Monday, Apr. 19, 1937

Binder

Pulled from their shelves in steel-lined vaults, 150 manuscript treasures of the semi-public Pierpont Morgan Library in Manhattan went on view last week. Books displayed ranged from Caxton's History of Troy, first book printed in the English language, to J. P. Morgan's privately printed prayer book. The exhibition was not to honor the books themselves, but the slender blonde woman who had rebound all of them with her own hands: Marguerite Duprez Lahey.

Bookbinder Lahey, a good friend of Morgan Librarian Belle da Costa Greene, did her first work for the elder Morgan in 1911. Employing no assistants, she works seven hours a day at her task, scrapes her own skins, sews pages, pastes, mounts, presses, tools and letters all the bindings.
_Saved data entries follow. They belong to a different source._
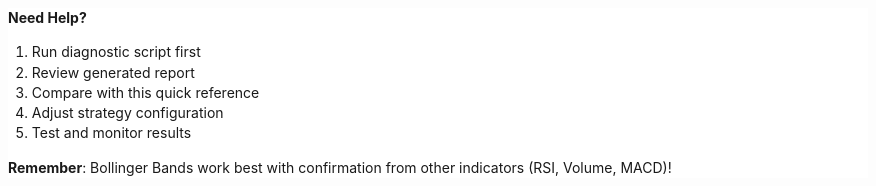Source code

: 
**Need Help?**
1. Run diagnostic script first
2. Review generated report
3. Compare with this quick reference
4. Adjust strategy configuration
5. Test and monitor results

**Remember**: Bollinger Bands work best with confirmation from other indicators (RSI, Volume, MACD)!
For decoration she uses the purest gold leaf, occasionally platinum. For leather she prefers Cape Levant from the backs of goats that have run wild on the Cape of Good Hope for seven years. A surprise among the priceless rarities in Miss Lahey's exhibition was the original typescript of Calvin Coolidge's autobiography, presented free and unsolicited to Mr. Morgan a few months before the author died. For this Miss Lahey found suitable a binding of baby blue French Morocco, decorated with a border of small c's in pure gold, and embossed dots.